We had a maple syrup breakfast, enjoying the syrup from our own tree. Sarah and Ryan brought Brutus. Joel and Steph brought Simon. While we ate the two pouches guarded the door.
With the sky cloudless, I took off for the hinterlands in search of the perfect meetinghouse. The next production at work requires new visuals for the CD and liner notes.
Two Monterey grade-schoolers take the pinto pony on a spin Saturday afternoon. Is it a pinto? I don't know. Made me think of one of the first pop songs I remember listening to, "Across the Alley from the Alamo," a 1947 song sung by the Mills Brothers. I would play the record on the sly at my Grandpa/ma Lehman's farmhouse in probably 1950.
The first day of spring and we burn down the brush pile beside the compost. With the f stop at 22 to get depth of field, see the horse manure heaped on the garden in the background, ready to be rototilled. The flame jumped from the brush to dead vines of the compost pile.
Mama, don't let them take my whoopie pie away. Don't let them take the heart, soul, and stomach of Pennsylvania Dutch culture and commercialize it, franchise it, philistinize it, pulverize it, trivialize it, schmaltzify it, scrutinize it to death. No.

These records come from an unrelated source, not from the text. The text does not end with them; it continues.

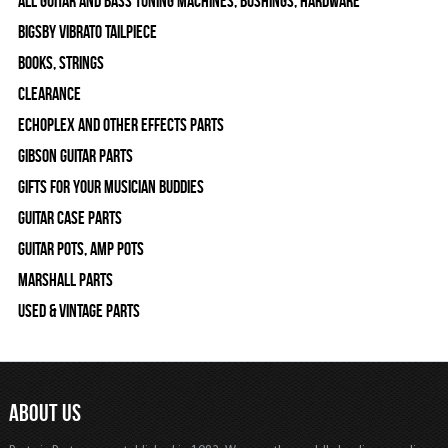
All Guitar and Bass Tuning Machines, Bushings, Hardware
Bigsby Vibrato Tailpiece
Books, Strings
Clearance
Echoplex and Other Effects Parts
Gibson Guitar Parts
Gifts For Your Musician Buddies
Guitar Case Parts
Guitar Pots, Amp Pots
Marshall Parts
Used & Vintage Parts
ABOUT US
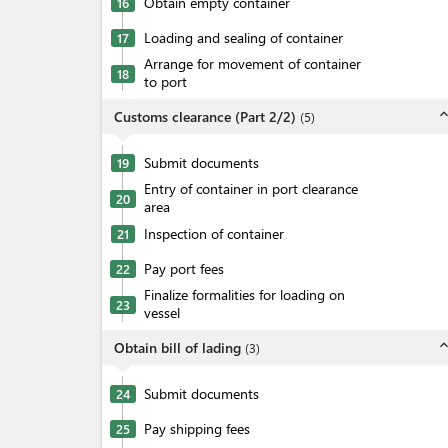
Obtain empty container
16
Loading and sealing of container
17
Arrange for movement of container
18
to port
expand_l
Customs clearance (Part 2/2)
(
5
)
Submit documents
19
Entry of container in port clearance
20
area
Inspection of container
21
Pay port fees
22
Finalize formalities for loading on
23
vessel
expand_l
Obtain bill of lading
(
3
)
Submit documents
24
Pay shipping fees
25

I still know where the best ones are made and it's only eight cornfields from Monterey. And I ain't tellin' no nytimes reporter.
We have decamped the maple sugar operation. The first boil started at 3:45 p.m., Feb. 19. Eight gallons of sap from the one tap of the one tree has produced about 24 ounces of syrup. The earliest is best, grade A. The Feb. 27 vintage looks good but check out the ton of sediment. The last batch will put sugar on your flapjacks but has heavy overtones of wood and earth. We're having a pancake breakfast to test them in a week.
Monday was a quick day in western Maryland, including Queen City Creamery in Cumberland, where the sign reminded me--only five days until spring. Oh, dolce de leche tastes like a very mild caramel.
One evening a man from the church down Eby Road stopped by the house and handed us tracts. I had never visualized the cross as a bridge before, but it works. I would like to become more familiar with the people who drive in and meet there. I like the line drawing, but it is an old one, since the front sign was moved closer to the building years ago.
Dorcas drove the Jetta most of the way home. Here's the Del. route 1 bridge over the canal--a suspension bridge in the center. I picture a huge tyrannosaurus rex playing harp music while nibbling on cars.
We watched March come in like a lion in Bethany Beach, Delaware, the last day of February and the first day of March. Those lyrics come from a popular musical, "Carousel." Our room was cold, downstairs in the parlor a wood pellet stove cheerily heated the old house, haunted in some of the rooms says an article about haunted houses in Delaware.
On arrival, we walked a mile on the crusted sand. By morning the waves were whipping up geysers of spray. It wasn't the most pleasant retreat but it gave us some perspective.